I peeled B’s banana and handed it to her. She happily began munching away. I then picked up A’s banana and pulled the peel down one side before I realized what I had done. While B likes her “beena” completely naked when she eats it, A insists that hers still be in the skin with just the top peeled down.
Oh great, I thought, just what I need. This was, of course, the last banana, so I couldn’t just give her another one. I tried to pull the limp yellow strip back up, but to no avail. Think, Shawnda, think…
“Here you go, Baby Girl,” I sang, holding the loose peel up and facing the naked side away from A as I handed it to her, hoping she wouldn’t notice as she peeled down the other sides. But, of course, as soon as she grabbed the banana, the peel fell down and she fell apart with it.
“No! No!” She cried, grabbing the limp yellow strip and pulling it off completely. “Stick it on! Stick it on! Stick it! Stick it!” She yelled this at me over and over again, pressing the piece of peel to the banana as she willed it back into place.
“A, it’s okay, you can still eat it,” I begged, offering all the possible solutions I could think of. “I’ll hold this side up while you eat it. You can peel the other sides down while you go. Look how B is eating it. You can eat it like her tonight.”
“No, stick it, stick it!” A pleaded, giant tears rolling down her cheeks. I knew she was not going to eat the banana without that piece of peel in place. Suddenly, an idea flashed into my mind.
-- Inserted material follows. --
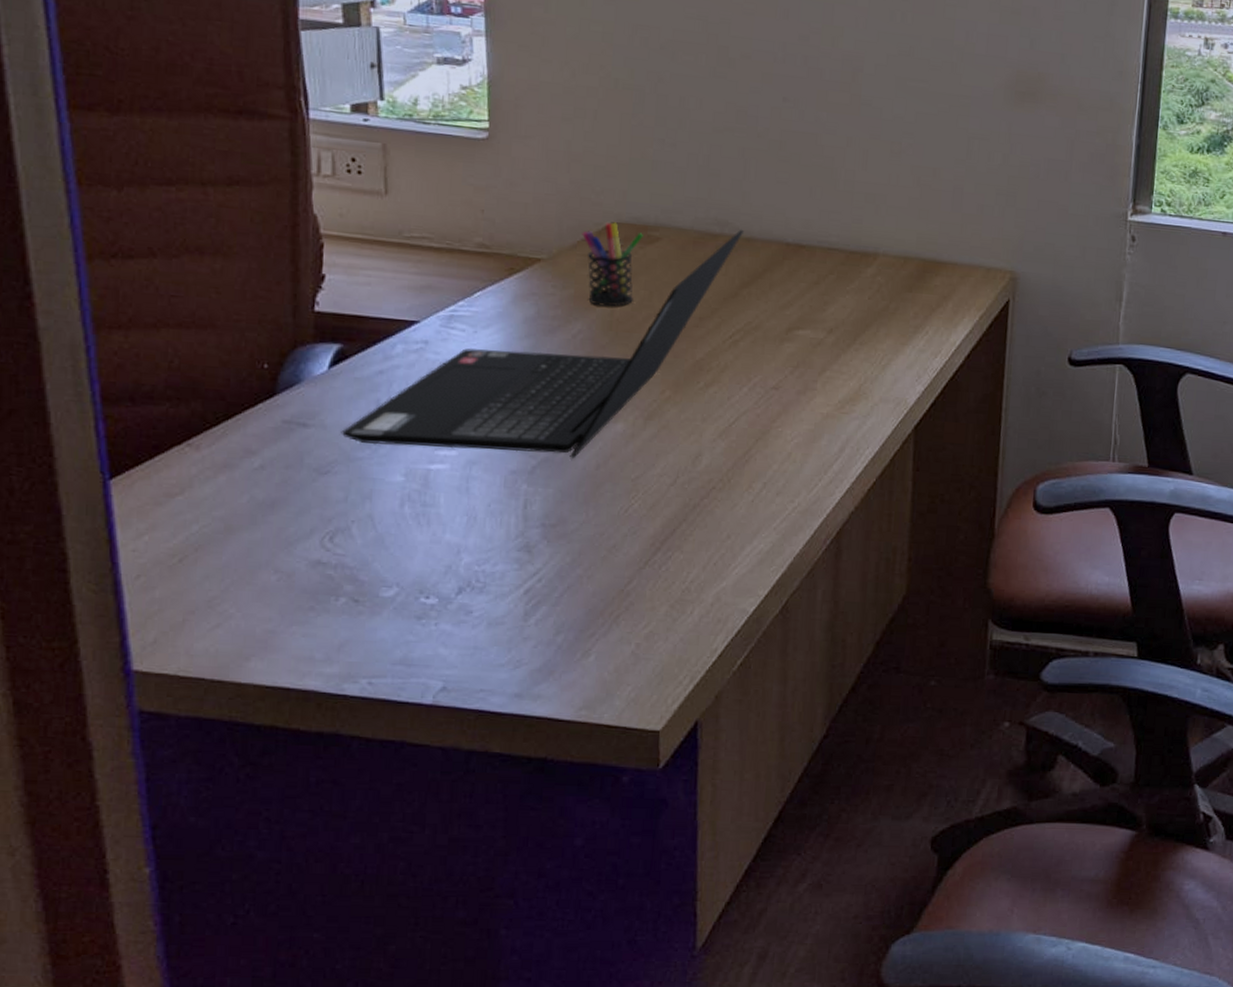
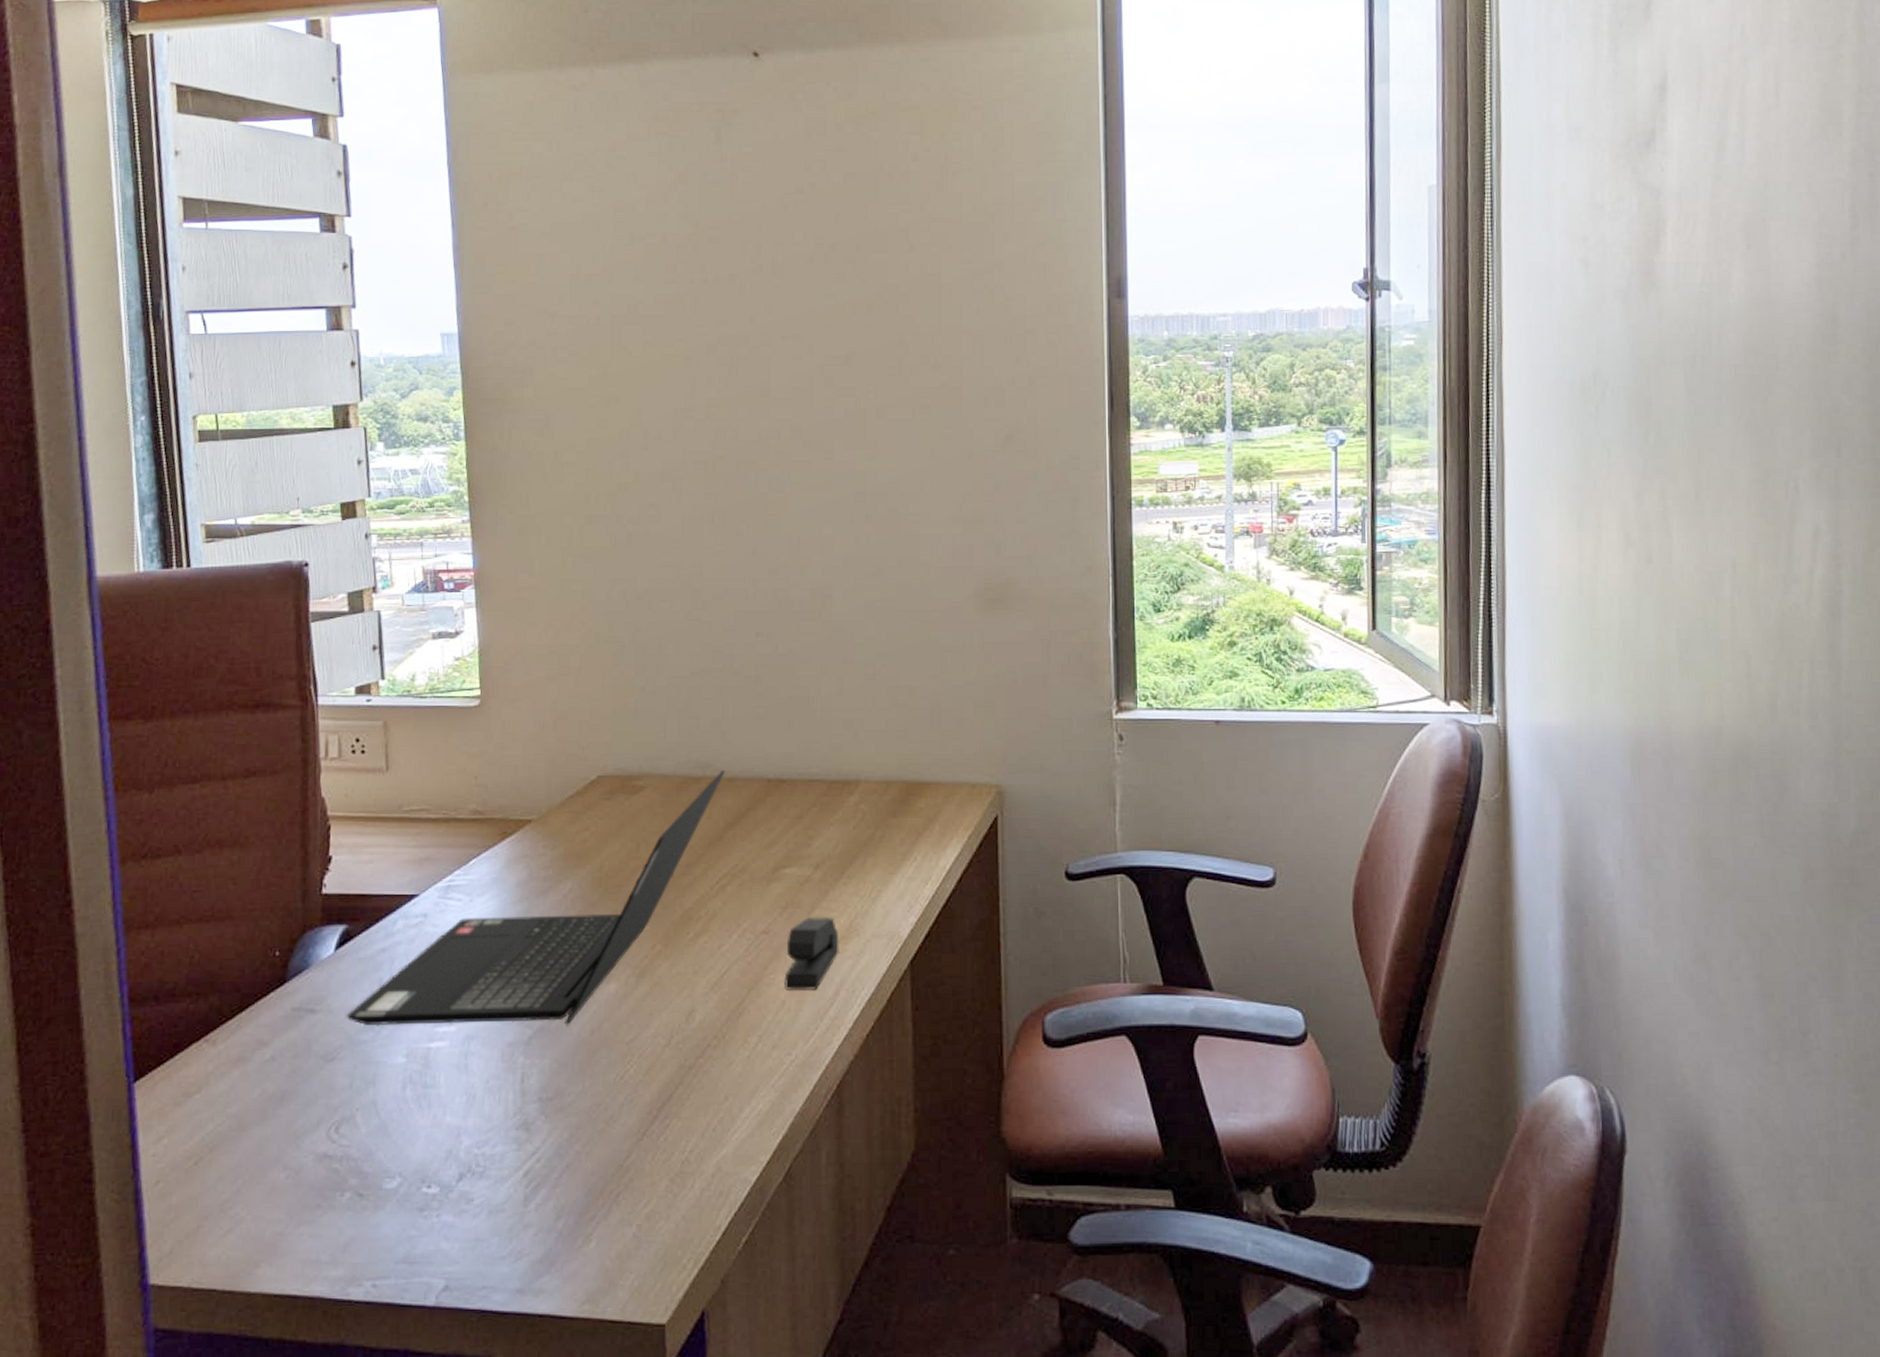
pen holder: present [582,222,643,307] -> none [570,775,628,862]
stapler: none [791,376,848,445] -> present [784,916,839,990]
“What if we hold it on with a rubber band?” I asked her.
She stopped crying, sniffled, and nodded. “Rubber band,” she repeated, handing the banana over.
I fished around in the junk drawer and found a thick blue rubber band. Holding the peel in place, I wrapped the rubber band around the banana and then handed it back to A. She looked it over before smiling at me and declaring, “I happy now!”
Then, finally, she took a bite. I let out a sigh of relief. Nice save, I congratulated myself.